## Try it:
Give an exact copy of every entry.

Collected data
--------
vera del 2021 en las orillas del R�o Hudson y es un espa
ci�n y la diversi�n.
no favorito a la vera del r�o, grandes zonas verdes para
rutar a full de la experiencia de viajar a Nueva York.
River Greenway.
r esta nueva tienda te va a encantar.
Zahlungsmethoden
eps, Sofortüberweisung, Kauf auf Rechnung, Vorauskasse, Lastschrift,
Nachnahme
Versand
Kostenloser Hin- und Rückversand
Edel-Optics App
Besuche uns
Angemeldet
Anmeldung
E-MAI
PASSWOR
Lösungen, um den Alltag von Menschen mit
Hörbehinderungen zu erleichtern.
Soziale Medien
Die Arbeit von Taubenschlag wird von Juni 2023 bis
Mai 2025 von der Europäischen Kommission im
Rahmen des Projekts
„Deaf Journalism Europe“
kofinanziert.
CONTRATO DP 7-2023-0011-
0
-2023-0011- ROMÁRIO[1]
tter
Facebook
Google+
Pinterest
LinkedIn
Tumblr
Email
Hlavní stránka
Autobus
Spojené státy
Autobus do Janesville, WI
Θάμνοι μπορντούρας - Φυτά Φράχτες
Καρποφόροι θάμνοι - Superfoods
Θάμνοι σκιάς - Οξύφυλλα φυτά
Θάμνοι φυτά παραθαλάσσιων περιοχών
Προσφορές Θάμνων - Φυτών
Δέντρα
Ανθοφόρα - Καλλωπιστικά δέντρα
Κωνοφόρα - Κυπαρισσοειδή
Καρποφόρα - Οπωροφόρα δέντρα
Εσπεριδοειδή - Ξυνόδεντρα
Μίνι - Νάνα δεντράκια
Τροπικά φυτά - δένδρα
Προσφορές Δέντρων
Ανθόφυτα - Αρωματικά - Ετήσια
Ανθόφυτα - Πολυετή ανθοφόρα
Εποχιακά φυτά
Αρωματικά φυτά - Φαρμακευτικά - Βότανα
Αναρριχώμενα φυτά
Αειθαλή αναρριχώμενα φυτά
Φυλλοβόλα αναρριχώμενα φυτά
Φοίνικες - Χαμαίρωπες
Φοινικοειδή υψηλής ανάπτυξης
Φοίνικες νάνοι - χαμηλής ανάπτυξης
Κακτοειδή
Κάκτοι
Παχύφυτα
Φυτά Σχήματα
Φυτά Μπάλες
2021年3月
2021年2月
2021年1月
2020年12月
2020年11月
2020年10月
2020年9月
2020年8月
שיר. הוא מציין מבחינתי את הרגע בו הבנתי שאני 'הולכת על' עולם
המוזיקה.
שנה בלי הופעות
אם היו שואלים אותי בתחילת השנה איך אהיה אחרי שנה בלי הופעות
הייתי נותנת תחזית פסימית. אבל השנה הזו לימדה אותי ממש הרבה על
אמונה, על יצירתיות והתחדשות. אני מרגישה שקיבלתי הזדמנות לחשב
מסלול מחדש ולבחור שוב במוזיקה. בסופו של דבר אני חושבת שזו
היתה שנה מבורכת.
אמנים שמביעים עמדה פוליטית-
--------
## Answer section:
vera del 2021 en las orillas del R�o Hudson y es un espa
ci�n y la diversi�n.
no favorito a la vera del r�o, grandes zonas verdes para
rutar a full de la experiencia de viajar a Nueva York.
River Greenway.
r esta nueva tienda te va a encantar.
Zahlungsmethoden
eps, Sofortüberweisung, Kauf auf Rechnung, Vorauskasse, Lastschrift,
Nachnahme
Versand
Kostenloser Hin- und Rückversand
Edel-Optics App
Besuche uns
Angemeldet
Anmeldung
E-MAI
PASSWOR
Lösungen, um den Alltag von Menschen mit
Hörbehinderungen zu erleichtern.
Soziale Medien
Die Arbeit von Taubenschlag wird von Juni 2023 bis
Mai 2025 von der Europäischen Kommission im
Rahmen des Projekts
„Deaf Journalism Europe“
kofinanziert.
CONTRATO DP 7-2023-0011-
0
-2023-0011- ROMÁRIO[1]
tter
Facebook
Google+
Pinterest
LinkedIn
Tumblr
Email
Hlavní stránka
Autobus
Spojené státy
Autobus do Janesville, WI
Θάμνοι μπορντούρας - Φυτά Φράχτες
Καρποφόροι θάμνοι - Superfoods
Θάμνοι σκιάς - Οξύφυλλα φυτά
Θάμνοι φυτά παραθαλάσσιων περιοχών
Προσφορές Θάμνων - Φυτών
Δέντρα
Ανθοφόρα - Καλλωπιστικά δέντρα
Κωνοφόρα - Κυπαρισσοειδή
Καρποφόρα - Οπωροφόρα δέντρα
Εσπεριδοειδή - Ξυνόδεντρα
Μίνι - Νάνα δεντράκια
Τροπικά φυτά - δένδρα
Προσφορές Δέντρων
Ανθόφυτα - Αρωματικά - Ετήσια
Ανθόφυτα - Πολυετή ανθοφόρα
Εποχιακά φυτά
Αρωματικά φυτά - Φαρμακευτικά - Βότανα
Αναρριχώμενα φυτά
Αειθαλή αναρριχώμενα φυτά
Φυλλοβόλα αναρριχώμενα φυτά
Φοίνικες - Χαμαίρωπες
Φοινικοειδή υψηλής ανάπτυξης
Φοίνικες νάνοι - χαμηλής ανάπτυξης
Κακτοειδή
Κάκτοι
Παχύφυτα
Φυτά Σχήματα
Φυτά Μπάλες
2021年3月
2021年2月
2021年1月
2020年12月
2020年11月
2020年10月
2020年9月
2020年8月
שיר. הוא מציין מבחינתי את הרגע בו הבנתי שאני 'הולכת על' עולם
המוזיקה.
שנה בלי הופעות
אם היו שואלים אותי בתחילת השנה איך אהיה אחרי שנה בלי הופעות
הייתי נותנת תחזית פסימית. אבל השנה הזו לימדה אותי ממש הרבה על
אמונה, על יצירתיות והתחדשות. אני מרגישה שקיבלתי הזדמנות לחשב
מסלול מחדש ולבחור שוב במוזיקה. בסופו של דבר אני חושבת שזו
היתה שנה מבורכת.
אמנים שמביעים עמדה פוליטית-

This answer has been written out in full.